#### [EXERCISE DETAILS]
A faithful retyping of every entry below is wanted, with images left out.

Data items
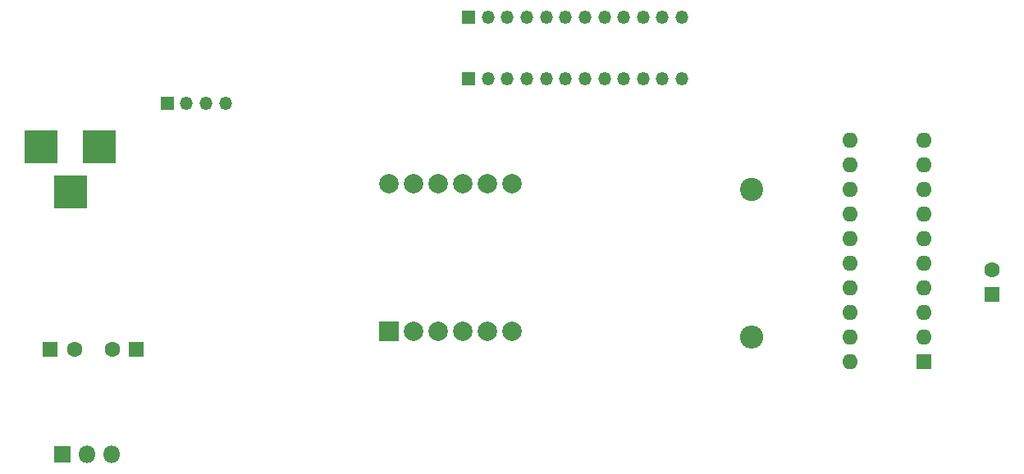
<source format=gbr>
G04 #@! TF.FileFunction,Copper,L2,Bot,Signal*
%FSLAX46Y46*%
G04 Gerber Fmt 4.6, Leading zero omitted, Abs format (unit mm)*
G04 Created by KiCad (PCBNEW 4.0.7) date Fri Nov 23 17:56:45 2018*
%MOMM*%
%LPD*%
G01*
G04 APERTURE LIST*
%ADD10C,0.100000*%
%ADD11R,1.800000X1.800000*%
%ADD12O,1.800000X1.800000*%
%ADD13R,3.500000X3.500000*%
%ADD14R,2.032000X2.032000*%
%ADD15C,2.000000*%
%ADD16R,1.600000X1.600000*%
%ADD17C,1.600000*%
%ADD18C,2.400000*%
%ADD19O,2.400000X2.400000*%
%ADD20O,1.600000X1.600000*%
%ADD21R,1.350000X1.350000*%
%ADD22O,1.350000X1.350000*%
G04 APERTURE END LIST*
D10*
D11*
X127000000Y-120650000D03*
D12*
X129540000Y-120650000D03*
X132080000Y-120650000D03*
D13*
X130810000Y-88900000D03*
X124810000Y-88900000D03*
X127810000Y-93600000D03*
D14*
X160655000Y-107950000D03*
D15*
X163195000Y-107950000D03*
X165735000Y-107950000D03*
X168275000Y-107950000D03*
X170815000Y-107950000D03*
X173355000Y-107950000D03*
X168275000Y-92710000D03*
X170815000Y-92710000D03*
X160655000Y-92710000D03*
X163195000Y-92710000D03*
X173355000Y-92710000D03*
X165735000Y-92710000D03*
D16*
X125730000Y-109855000D03*
D17*
X128230000Y-109855000D03*
D16*
X222885000Y-104140000D03*
D17*
X222885000Y-101640000D03*
D16*
X134620000Y-109855000D03*
D17*
X132120000Y-109855000D03*
D18*
X198120000Y-93345000D03*
D19*
X198120000Y-108585000D03*
D16*
X215900000Y-111125000D03*
D20*
X208280000Y-88265000D03*
X215900000Y-108585000D03*
X208280000Y-90805000D03*
X215900000Y-106045000D03*
X208280000Y-93345000D03*
X215900000Y-103505000D03*
X208280000Y-95885000D03*
X215900000Y-100965000D03*
X208280000Y-98425000D03*
X215900000Y-98425000D03*
X208280000Y-100965000D03*
X215900000Y-95885000D03*
X208280000Y-103505000D03*
X215900000Y-93345000D03*
X208280000Y-106045000D03*
X215900000Y-90805000D03*
X208280000Y-108585000D03*
X215900000Y-88265000D03*
X208280000Y-111125000D03*
D21*
X168910000Y-81915000D03*
D22*
X170910000Y-81915000D03*
X172910000Y-81915000D03*
X174910000Y-81915000D03*
X176910000Y-81915000D03*
X178910000Y-81915000D03*
X180910000Y-81915000D03*
X182910000Y-81915000D03*
X184910000Y-81915000D03*
X186910000Y-81915000D03*
X188910000Y-81915000D03*
X190910000Y-81915000D03*
D21*
X168910000Y-75565000D03*
D22*
X170910000Y-75565000D03*
X172910000Y-75565000D03*
X174910000Y-75565000D03*
X176910000Y-75565000D03*
X178910000Y-75565000D03*
X180910000Y-75565000D03*
X182910000Y-75565000D03*
X184910000Y-75565000D03*
X186910000Y-75565000D03*
X188910000Y-75565000D03*
X190910000Y-75565000D03*
D21*
X137795000Y-84455000D03*
D22*
X139795000Y-84455000D03*
X141795000Y-84455000D03*
X143795000Y-84455000D03*
M02*

</source>
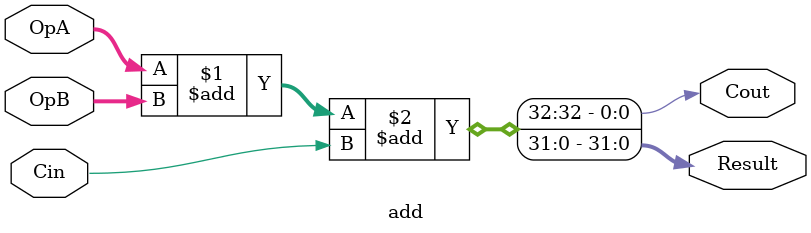
<source format=sv>
module add (input logic [31:0] OpA, OpB,
				input logic Cin,
				output logic Cout,
				output logic [31:0]Result);
				
				assign {Cout, Result} = OpA + OpB + Cin;

endmodule

</source>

#### [RESPONSE TO THIS EXERCISE]
<source format=gbr>
G04 #@! TF.FileFunction,Copper,L2,Bot,Signal*
%FSLAX46Y46*%
G04 Gerber Fmt 4.6, Leading zero omitted, Abs format (unit mm)*
G04 Created by KiCad (PCBNEW 4.0.7) date Fri Nov 23 17:56:45 2018*
%MOMM*%
%LPD*%
G01*
G04 APERTURE LIST*
%ADD10C,0.100000*%
%ADD11R,1.800000X1.800000*%
%ADD12O,1.800000X1.800000*%
%ADD13R,3.500000X3.500000*%
%ADD14R,2.032000X2.032000*%
%ADD15C,2.000000*%
%ADD16R,1.600000X1.600000*%
%ADD17C,1.600000*%
%ADD18C,2.400000*%
%ADD19O,2.400000X2.400000*%
%ADD20O,1.600000X1.600000*%
%ADD21R,1.350000X1.350000*%
%ADD22O,1.350000X1.350000*%
G04 APERTURE END LIST*
D10*
D11*
X127000000Y-120650000D03*
D12*
X129540000Y-120650000D03*
X132080000Y-120650000D03*
D13*
X130810000Y-88900000D03*
X124810000Y-88900000D03*
X127810000Y-93600000D03*
D14*
X160655000Y-107950000D03*
D15*
X163195000Y-107950000D03*
X165735000Y-107950000D03*
X168275000Y-107950000D03*
X170815000Y-107950000D03*
X173355000Y-107950000D03*
X168275000Y-92710000D03*
X170815000Y-92710000D03*
X160655000Y-92710000D03*
X163195000Y-92710000D03*
X173355000Y-92710000D03*
X165735000Y-92710000D03*
D16*
X125730000Y-109855000D03*
D17*
X128230000Y-109855000D03*
D16*
X222885000Y-104140000D03*
D17*
X222885000Y-101640000D03*
D16*
X134620000Y-109855000D03*
D17*
X132120000Y-109855000D03*
D18*
X198120000Y-93345000D03*
D19*
X198120000Y-108585000D03*
D16*
X215900000Y-111125000D03*
D20*
X208280000Y-88265000D03*
X215900000Y-108585000D03*
X208280000Y-90805000D03*
X215900000Y-106045000D03*
X208280000Y-93345000D03*
X215900000Y-103505000D03*
X208280000Y-95885000D03*
X215900000Y-100965000D03*
X208280000Y-98425000D03*
X215900000Y-98425000D03*
X208280000Y-100965000D03*
X215900000Y-95885000D03*
X208280000Y-103505000D03*
X215900000Y-93345000D03*
X208280000Y-106045000D03*
X215900000Y-90805000D03*
X208280000Y-108585000D03*
X215900000Y-88265000D03*
X208280000Y-111125000D03*
D21*
X168910000Y-81915000D03*
D22*
X170910000Y-81915000D03*
X172910000Y-81915000D03*
X174910000Y-81915000D03*
X176910000Y-81915000D03*
X178910000Y-81915000D03*
X180910000Y-81915000D03*
X182910000Y-81915000D03*
X184910000Y-81915000D03*
X186910000Y-81915000D03*
X188910000Y-81915000D03*
X190910000Y-81915000D03*
D21*
X168910000Y-75565000D03*
D22*
X170910000Y-75565000D03*
X172910000Y-75565000D03*
X174910000Y-75565000D03*
X176910000Y-75565000D03*
X178910000Y-75565000D03*
X180910000Y-75565000D03*
X182910000Y-75565000D03*
X184910000Y-75565000D03*
X186910000Y-75565000D03*
X188910000Y-75565000D03*
X190910000Y-75565000D03*
D21*
X137795000Y-84455000D03*
D22*
X139795000Y-84455000D03*
X141795000Y-84455000D03*
X143795000Y-84455000D03*
M02*

</source>
<source format=sv>
module add (input logic [31:0] OpA, OpB,
				input logic Cin,
				output logic Cout,
				output logic [31:0]Result);
				
				assign {Cout, Result} = OpA + OpB + Cin;

endmodule

</source>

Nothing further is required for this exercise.